The computation per head is smaller but we have more heads, so total computation remains the same.

## Connection to Modern LLMs

### Why All Modern LLMs Use Multi-Head Attention
1. **GPT models**: 12-96 attention heads per layer
2. **BERT models**: 12-16 attention heads per layer  
3. **T5 models**: 12-32 attention heads per layer
4. **DeepSeek**: Advanced multi-head latent attention

### Head Specialization in Practice
**Research findings show heads often specialize in**:
- **Syntactic heads**: Subject-verb relationships, dependency parsing
- **Semantic heads**: Word meaning relationships, entity recognition
- **Positional heads**: Sequential patterns, temporal relationships
- **Attention heads**: Long-range dependencies, discourse structure

### The Path Forward
**Next steps in our journey**:
1. ✅ Self-attention
2. ✅ Causal attention  
3. ✅ Multi-head attention
4. 🔄 **Next**: Key-Value caching (efficiency optimization)
5. 🔄 **Final**: Multi-head latent attention (DeepSeek's innovation)

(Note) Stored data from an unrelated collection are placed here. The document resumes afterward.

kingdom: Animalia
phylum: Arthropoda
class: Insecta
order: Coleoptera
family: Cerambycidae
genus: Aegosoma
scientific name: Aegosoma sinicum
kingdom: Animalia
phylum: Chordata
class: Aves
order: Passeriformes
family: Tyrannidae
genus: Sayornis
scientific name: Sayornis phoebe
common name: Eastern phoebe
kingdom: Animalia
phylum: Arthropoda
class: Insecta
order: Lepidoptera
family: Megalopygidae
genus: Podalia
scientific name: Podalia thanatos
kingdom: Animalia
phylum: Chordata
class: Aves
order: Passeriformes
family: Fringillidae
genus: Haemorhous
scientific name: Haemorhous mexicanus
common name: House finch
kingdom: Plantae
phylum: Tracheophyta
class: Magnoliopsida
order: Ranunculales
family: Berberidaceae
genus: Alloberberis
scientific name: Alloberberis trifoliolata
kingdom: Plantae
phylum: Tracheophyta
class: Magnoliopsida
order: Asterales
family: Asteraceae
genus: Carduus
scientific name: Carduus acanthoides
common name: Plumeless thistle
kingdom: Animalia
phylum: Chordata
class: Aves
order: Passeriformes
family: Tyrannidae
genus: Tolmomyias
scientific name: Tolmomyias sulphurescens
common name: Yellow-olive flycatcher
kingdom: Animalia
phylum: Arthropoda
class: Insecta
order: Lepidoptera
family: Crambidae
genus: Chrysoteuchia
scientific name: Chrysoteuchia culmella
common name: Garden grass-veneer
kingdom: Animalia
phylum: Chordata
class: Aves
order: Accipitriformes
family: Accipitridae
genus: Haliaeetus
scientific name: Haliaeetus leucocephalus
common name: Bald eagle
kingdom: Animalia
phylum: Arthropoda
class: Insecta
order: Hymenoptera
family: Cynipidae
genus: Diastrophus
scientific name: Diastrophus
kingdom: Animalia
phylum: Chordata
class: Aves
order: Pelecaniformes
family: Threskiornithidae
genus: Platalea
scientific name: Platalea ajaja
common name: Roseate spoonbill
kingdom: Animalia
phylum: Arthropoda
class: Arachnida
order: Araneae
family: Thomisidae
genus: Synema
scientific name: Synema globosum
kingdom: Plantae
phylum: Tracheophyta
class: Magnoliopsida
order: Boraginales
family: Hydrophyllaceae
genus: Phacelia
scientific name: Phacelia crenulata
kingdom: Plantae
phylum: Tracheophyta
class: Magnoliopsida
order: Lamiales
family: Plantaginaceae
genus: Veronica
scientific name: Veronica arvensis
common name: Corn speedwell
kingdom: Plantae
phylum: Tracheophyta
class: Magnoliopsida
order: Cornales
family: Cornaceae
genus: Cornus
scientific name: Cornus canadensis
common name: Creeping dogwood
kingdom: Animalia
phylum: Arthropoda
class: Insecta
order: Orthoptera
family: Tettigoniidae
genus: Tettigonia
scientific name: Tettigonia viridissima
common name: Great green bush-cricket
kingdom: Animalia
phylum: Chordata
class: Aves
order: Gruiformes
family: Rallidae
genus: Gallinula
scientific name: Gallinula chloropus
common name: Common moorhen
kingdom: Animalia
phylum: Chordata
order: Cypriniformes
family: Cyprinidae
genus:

### Why This Foundation Matters
- **KV caching**: Optimizes the key-value computations we just learned
- **Multi-head latent attention**: Modifies the multi-head structure for better efficiency
- **Understanding prerequisites**: Can't understand advanced concepts without mastering these basics

## Key Takeaways

### Core Concepts
1. **Problem**: Single-head attention captures only one perspective
2. **Solution**: Multiple heads capture multiple perspectives simultaneously  
3. **Implementation**: Split weight matrices across heads, compute in parallel, concatenate results
4. **Trade-off**: Reduced per-head capacity for increased perspective diversity

### Mathematical Insights
- **Same parameter count**: Multi-head doesn't add parameters, just reorganizes them
- **Same output dimensions**: Final context vectors have same size as single-head
- **Same computational complexity**: O(seq_len² × d_out) regardless of head count
- **Linear memory scaling**: Memory increases with number of heads

### Practical Benefits
- **Richer representations**: Multiple perspectives embedded in same output
- **Specialized learning**: Heads can focus on different aspects of language
- **Better performance**: Empirically superior across all language tasks
- **Interpretability**: Can visualize and understand what each head learns

### The Foundation for Advanced Concepts
Multi-head attention is the essential building block for:
- **Transformer architecture**: Core component of all modern LLMs
- **Efficiency optimizations**: KV caching, gradient checkpointing
- **Architectural innovations**: Multi-head latent attention, mixture of experts
- **Understanding language**: How models capture complex linguistic relationships

This mechanism is fundamental to how language models understand and generate human language, making it one of the most important concepts in modern AI.